In Jessica Lahey’s best selling book, The Gift of Failure: How the Best Parents Learn to Let Go So Their Children Can Succeed, she writes on this topic saying, “Out of love and desire to protect our children’s self-esteem, we have bulldozed every uncomfortable bump and obstacle out of the way, clearing the manicured path we hoped would lead to success and happiness. Unfortunately, in doing so, we have deprived our children of the most important lessons of childhood. The setbacks, mistakes, miscalculations, and failures we have shoved out of our children’s way are the very experiences that teach them how to be resourceful, persistent, innovative and resilient citizens of this world” (Lahey).

We need to teach our fledglings to fly without us. Now, I am not suggesting that you push your cute, baby birds out of the nest before they are ready. Rather, I’d like us to work together to teach them the skills needed to take flight! Once they grow their flight feathers, we need to teach them to flap their wings, understand the wind, and instill the courage necessary to take the first leap out of the nest without us.

When children feel safe and supported, they have the courage needed to take the leaps in life. Ideally, they will soar and feel the wind through their wings, but sometimes they will fall to the ground. Falling is okay. Let your fledglings brush off their wings and climb to the top of the nest, then encourage them to leap again by asking, “What could we do differently next time?” We all make mistakes – but when we learn from those mistakes, they turn into lessons, and learning lessons is what school and life are all about.

What do standardized tests, reading scores, grades, and college admission decisions all have in common? This is not a riddle; all of them are used to compare our children’s successes against one another’s. Let’s resist society’s pressures that make us feel “judged by (our) children’s accomplishments rather than their happiness” (Lahey). With enough practice, every child can learn to ride a bike. Does it really matter if it takes him or her two weeks or two months? No – you are just going to remember the joy on your child’s face when he or she realizes you aren’t holding the seat anymore. “School is prime time for failure, even among kids who have sailed through school… The combined stressors of puberty, heightened academic expectations, and increased workload are a setup for failure. How parents, teachers, and students work together to overcome those inevitable failures predicts so much about how children will fare in high school, college, and beyond” (Lahey). Sure, we all want our children to be successful, but let’s refine our definition of success to include happiness, as well as character traits like determination, perseverance, and grit.  
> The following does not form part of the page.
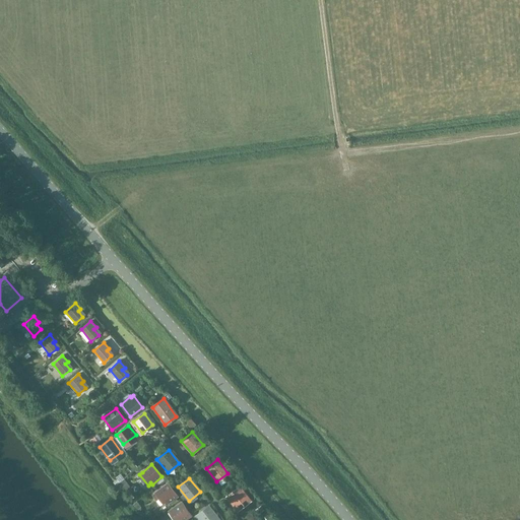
[(155,500),(158,498),(163,504),(166,502),(167,504),(177,497),(168,484),(157,492),(155,493),(152,496),(155,500)]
Charleston Collegiate School is a family school, a community that partners with parents to inspire students to become passionate, lifelong learners by empowering them with knowledge, creativity, curiosity, and confidence to mindfully embrace the opportunities of tomorrow. What does that mean? It means we all need to work together to cultivate these character traits in our children that will empower them to handle life’s challenges. As Jessica Lahey explains, “the ability to attend to a task and stick to long-term goals is the greatest predictor of success, greater than academic achievement, extracurricular involvement, test scores, and IQ.”

So, the next time our children forget their iPads, lose their homework, or ask for poster board the day before the science fair, let’s ask ourselves- “What is the end game?” and “How can we turn this mistake into a lesson?” Let’s work together to teach our fledglings to fly high!


Dean of Middle & Upper School

Works Cited:

Lahey, Jessica. The Gift of Failure: How the Best Parents Learn to Let Go So Their Children Can Succeed. Harper. 2015.